### Selected passage
>> START

# Should i buy or rent a car in Dubai?



## gemmald (Feb 10, 2012)

Hi all,

I am in process of sorting out my move to Dubai and was wondering if anyone has advice on driving out there?

Should I look to rent or buy a car. I will be living and working in Jumeriah. 

Many thanks


----------



## Pink Fairie (Sep 9, 2011)

You will only be able to hire until you get a residency visa, then you can transfer your driving license for a uae one. After that you can decide what you would prefer to do


----------



## faye1979 (Feb 15, 2012)

gemmald said:


> Hi all,
> 
> I am in process of sorting out my move to Dubai and was wondering if anyone has advice on driving out there?
> 
> ...

>> END

### Stored rows
>> START

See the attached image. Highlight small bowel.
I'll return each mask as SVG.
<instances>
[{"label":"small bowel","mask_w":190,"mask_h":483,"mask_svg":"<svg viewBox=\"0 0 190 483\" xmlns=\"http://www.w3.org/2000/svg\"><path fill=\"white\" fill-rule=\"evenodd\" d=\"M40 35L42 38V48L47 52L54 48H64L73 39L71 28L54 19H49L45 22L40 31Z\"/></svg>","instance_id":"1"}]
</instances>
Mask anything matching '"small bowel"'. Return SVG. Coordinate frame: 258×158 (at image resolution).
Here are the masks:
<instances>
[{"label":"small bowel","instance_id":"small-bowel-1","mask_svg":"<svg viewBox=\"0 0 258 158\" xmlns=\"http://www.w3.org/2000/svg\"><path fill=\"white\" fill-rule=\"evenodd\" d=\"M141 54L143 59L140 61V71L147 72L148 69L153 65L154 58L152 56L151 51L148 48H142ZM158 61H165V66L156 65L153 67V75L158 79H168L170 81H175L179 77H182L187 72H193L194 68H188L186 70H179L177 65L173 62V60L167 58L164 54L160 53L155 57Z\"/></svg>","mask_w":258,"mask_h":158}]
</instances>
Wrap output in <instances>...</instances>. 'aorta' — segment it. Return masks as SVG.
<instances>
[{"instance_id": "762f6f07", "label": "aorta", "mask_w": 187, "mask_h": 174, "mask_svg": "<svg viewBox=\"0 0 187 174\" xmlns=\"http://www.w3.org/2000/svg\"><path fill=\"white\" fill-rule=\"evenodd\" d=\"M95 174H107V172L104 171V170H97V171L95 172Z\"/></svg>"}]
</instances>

>> END

In the Dubai car thread, reproduce the stretch from "## gemmald (Feb" through "working in Jumeriah.", switching "rent" to "lease".

### Completed exercise
## gemmald (Feb 10, 2012)

Hi all,

I am in process of sorting out my move to Dubai and was wondering if anyone has advice on driving out there?

Should I look to lease or buy a car. I will be living and working in Jumeriah.